------ Data for this task ------

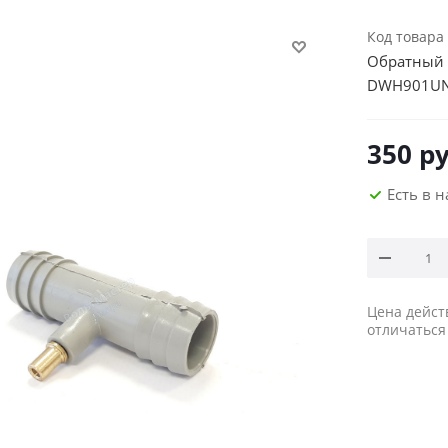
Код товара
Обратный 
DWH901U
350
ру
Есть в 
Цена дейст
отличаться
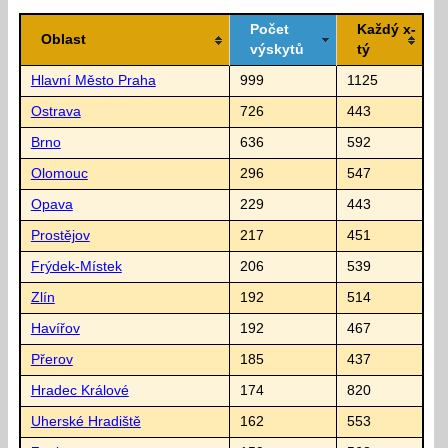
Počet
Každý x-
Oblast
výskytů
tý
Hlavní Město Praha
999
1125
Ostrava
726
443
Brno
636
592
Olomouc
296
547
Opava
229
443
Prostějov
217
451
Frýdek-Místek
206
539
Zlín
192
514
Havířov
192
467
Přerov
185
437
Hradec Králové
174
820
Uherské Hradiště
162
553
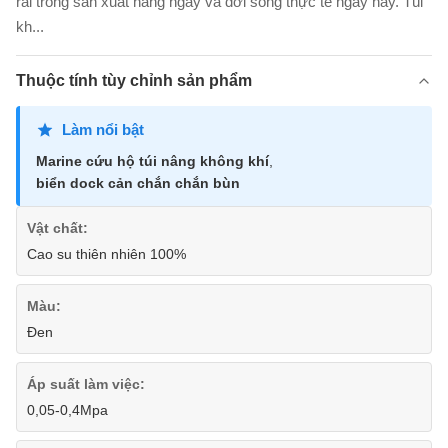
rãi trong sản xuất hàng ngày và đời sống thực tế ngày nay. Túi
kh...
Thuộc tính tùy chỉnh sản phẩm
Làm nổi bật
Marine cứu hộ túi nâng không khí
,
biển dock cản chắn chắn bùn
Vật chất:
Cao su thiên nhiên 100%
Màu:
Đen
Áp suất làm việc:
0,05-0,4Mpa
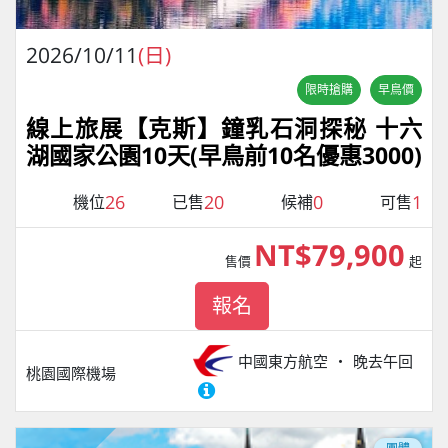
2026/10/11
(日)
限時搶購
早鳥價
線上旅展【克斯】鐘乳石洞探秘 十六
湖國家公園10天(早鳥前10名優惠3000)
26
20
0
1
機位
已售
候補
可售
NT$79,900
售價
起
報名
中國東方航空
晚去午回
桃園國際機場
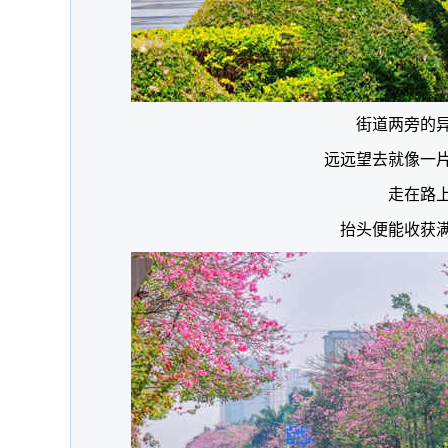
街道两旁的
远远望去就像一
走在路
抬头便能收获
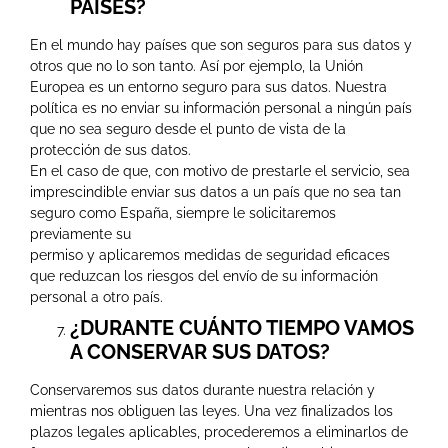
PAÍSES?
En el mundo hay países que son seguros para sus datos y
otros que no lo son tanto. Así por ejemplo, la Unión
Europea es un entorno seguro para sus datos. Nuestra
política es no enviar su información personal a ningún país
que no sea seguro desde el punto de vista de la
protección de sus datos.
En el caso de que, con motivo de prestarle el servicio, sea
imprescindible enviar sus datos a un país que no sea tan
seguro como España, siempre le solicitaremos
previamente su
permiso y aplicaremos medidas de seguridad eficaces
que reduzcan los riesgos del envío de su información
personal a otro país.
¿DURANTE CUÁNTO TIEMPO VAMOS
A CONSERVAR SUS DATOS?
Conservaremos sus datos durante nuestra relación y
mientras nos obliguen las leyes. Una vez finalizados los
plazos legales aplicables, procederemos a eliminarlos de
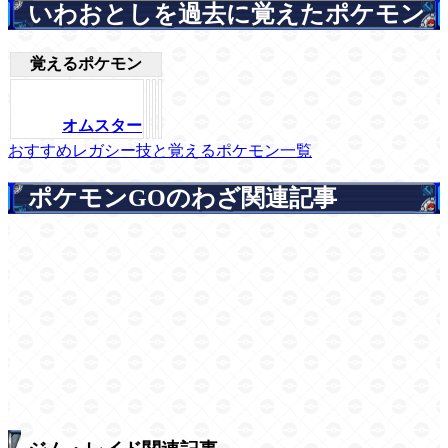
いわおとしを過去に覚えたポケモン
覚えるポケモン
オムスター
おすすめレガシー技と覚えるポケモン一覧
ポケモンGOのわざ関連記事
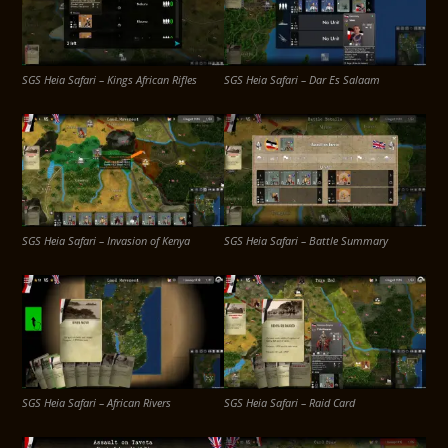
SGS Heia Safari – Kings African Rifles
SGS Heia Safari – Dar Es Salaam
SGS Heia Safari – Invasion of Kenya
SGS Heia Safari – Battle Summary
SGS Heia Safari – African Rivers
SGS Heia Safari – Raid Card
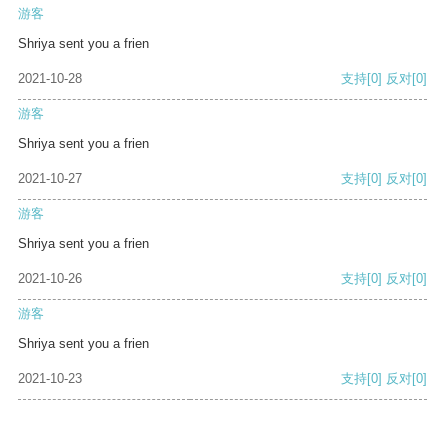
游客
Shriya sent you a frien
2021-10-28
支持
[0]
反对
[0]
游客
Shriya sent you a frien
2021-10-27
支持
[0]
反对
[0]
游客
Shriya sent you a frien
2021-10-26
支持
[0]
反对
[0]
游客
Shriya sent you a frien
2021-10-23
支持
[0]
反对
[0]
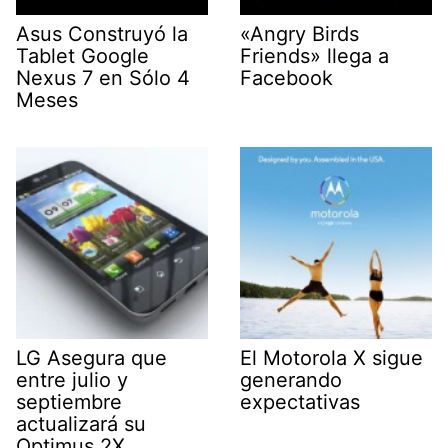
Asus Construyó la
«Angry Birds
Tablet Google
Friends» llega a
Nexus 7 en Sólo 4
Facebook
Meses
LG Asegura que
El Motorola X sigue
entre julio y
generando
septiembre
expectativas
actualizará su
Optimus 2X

------
------ Data for this task ------

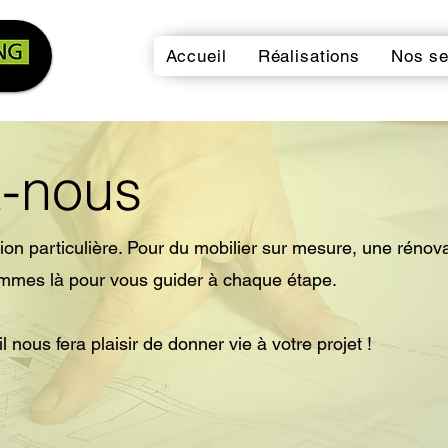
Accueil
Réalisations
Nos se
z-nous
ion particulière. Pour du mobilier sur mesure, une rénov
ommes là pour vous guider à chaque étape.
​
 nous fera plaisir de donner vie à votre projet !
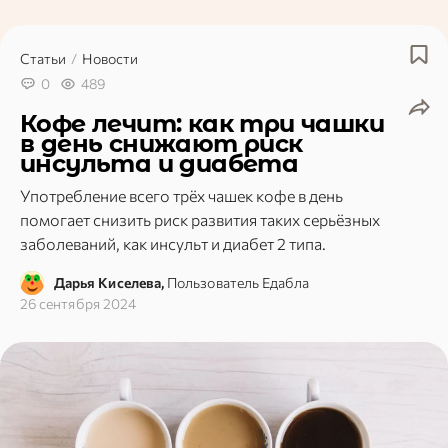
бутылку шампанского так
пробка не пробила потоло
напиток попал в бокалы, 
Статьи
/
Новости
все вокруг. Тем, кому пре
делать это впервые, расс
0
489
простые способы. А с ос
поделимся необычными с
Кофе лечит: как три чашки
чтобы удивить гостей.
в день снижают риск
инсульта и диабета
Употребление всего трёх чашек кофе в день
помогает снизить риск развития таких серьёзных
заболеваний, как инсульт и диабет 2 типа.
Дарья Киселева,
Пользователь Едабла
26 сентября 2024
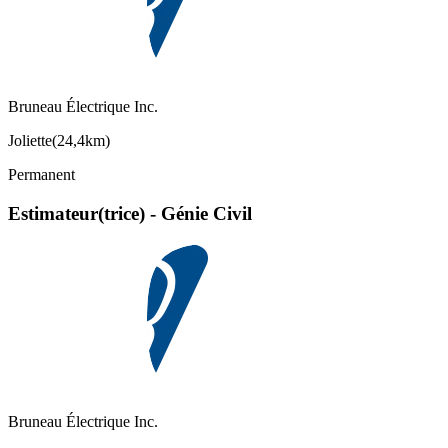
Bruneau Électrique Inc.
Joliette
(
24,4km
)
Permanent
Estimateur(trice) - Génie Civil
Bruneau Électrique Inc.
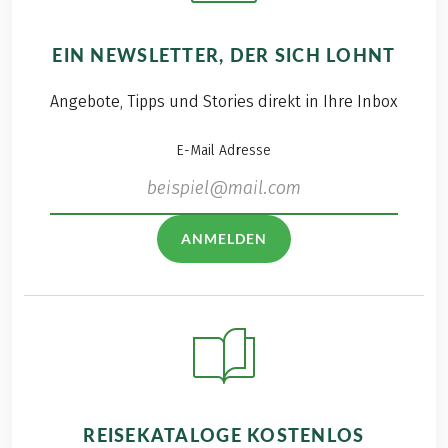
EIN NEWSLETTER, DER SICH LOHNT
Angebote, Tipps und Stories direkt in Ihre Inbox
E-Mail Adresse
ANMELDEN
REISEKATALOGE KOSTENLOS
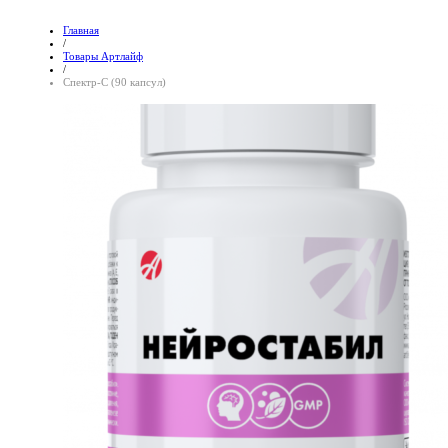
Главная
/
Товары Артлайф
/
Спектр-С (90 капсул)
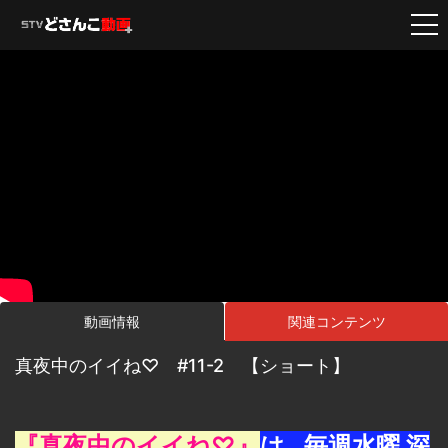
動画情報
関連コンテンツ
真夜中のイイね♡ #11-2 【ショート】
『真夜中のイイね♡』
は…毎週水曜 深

------
------ Data for this task ------

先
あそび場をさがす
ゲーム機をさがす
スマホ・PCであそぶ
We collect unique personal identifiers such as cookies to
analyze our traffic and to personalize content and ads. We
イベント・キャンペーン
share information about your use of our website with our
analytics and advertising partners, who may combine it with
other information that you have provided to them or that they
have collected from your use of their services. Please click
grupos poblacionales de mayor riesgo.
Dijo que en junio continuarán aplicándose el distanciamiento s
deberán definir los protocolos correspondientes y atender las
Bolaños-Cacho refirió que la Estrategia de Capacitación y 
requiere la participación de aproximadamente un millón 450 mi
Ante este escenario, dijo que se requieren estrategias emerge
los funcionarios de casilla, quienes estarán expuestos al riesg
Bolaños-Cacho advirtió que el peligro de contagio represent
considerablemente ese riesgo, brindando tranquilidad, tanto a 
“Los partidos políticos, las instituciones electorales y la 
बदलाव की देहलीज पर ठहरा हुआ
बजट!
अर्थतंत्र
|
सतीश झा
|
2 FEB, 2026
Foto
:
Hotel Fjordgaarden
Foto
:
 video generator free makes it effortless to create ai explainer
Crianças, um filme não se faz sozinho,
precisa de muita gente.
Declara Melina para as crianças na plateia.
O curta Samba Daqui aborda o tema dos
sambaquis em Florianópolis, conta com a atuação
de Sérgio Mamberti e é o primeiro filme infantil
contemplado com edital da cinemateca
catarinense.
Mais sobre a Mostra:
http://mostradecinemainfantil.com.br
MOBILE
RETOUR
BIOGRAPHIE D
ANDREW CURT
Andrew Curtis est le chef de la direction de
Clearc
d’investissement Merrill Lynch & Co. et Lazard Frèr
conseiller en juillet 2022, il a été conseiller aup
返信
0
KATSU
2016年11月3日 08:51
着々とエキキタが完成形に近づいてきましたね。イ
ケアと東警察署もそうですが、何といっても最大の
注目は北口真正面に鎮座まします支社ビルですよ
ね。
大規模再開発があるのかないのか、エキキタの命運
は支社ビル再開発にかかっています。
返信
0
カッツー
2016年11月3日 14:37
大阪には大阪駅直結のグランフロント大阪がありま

------

■ Work item ■
Rewrite everything in the records from the line containing "SGS Heia Safari – Kings African Rifles" down to the line containing "SGS Heia Safari – Raid Card", putting "Campaign Overview" in place of "Battle Summary" and leaving all else as it is.

■ Solved exercise ■
SGS Heia Safari – Kings African Rifles
SGS Heia Safari – Dar Es Salaam
SGS Heia Safari – Invasion of Kenya
SGS Heia Safari – Campaign Overview
SGS Heia Safari – African Rivers
SGS Heia Safari – Raid Card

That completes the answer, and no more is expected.